The borough of Manhattan is heating up the most in New York City, said Nancy Wu, an economist at StreetEasy. “Manhattan residents were more mobile and had the ability to move. That’s where we saw the biggest drops in rents [during the pandemic] and the biggest gains back up in the city.”
Prior to the pandemic, rents in San Francisco were more expensive than in New York and there was less inventory. San Francisco may not be coming back as fast as New York, Wu said, because the Bay Area’s tech industry might not require workers to be in the office to the extent the financial firms in Manhattan do.

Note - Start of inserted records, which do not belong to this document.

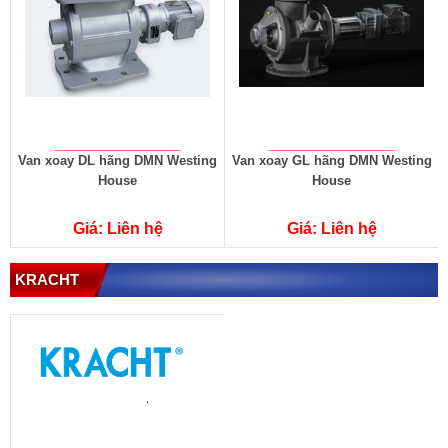
Van xoay DL hãng DMN Westing
Van xoay GL hãng DMN Westing
House
House
Giá: Liên hệ
Giá: Liên hệ
KRACHT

Still, she said, New York and San Francisco have more in common than they do with other parts of the country. “They are different than Midwestern and Sun Belt cities that were relatively more affordable and have seen big rent growth.”
Rents are not as strong in New York as some analysts thought they’d be at the beginning of the summer due to the ongoing threat of Covid-19.
“That still leaves a lot of good deals for renters,” said Wu. “You can still negotiate.”
The median rent in Manhattan was $3,255 in August, according to a report from brokerage firm Douglas Elliman and appraisal firm Miller Samuel. That’s up 1.5% from July, but still 3.2% below last year.
Demand is bouncing back, however, according to Jonathan Miller, President, and CEO of Miller Samuel. Even though leasing activity was strong heading into the fall, said Miller, it was more muted than expected.
“At the start of the summer, there seemed to be a consensus among corporate America that in-person work would resume in the fall,” said Miller. “That consensus is much more diffused. Start dates are being kicked down the road, often to January and into the new year.”
That uncertainty can be seen in the rental activity, he said.
“Instead of having this moment that was going to be a light switch, when things were back to business in a significant way, that has become less of an obvious outcome,” said Miller. “Now there is more uncertainty.”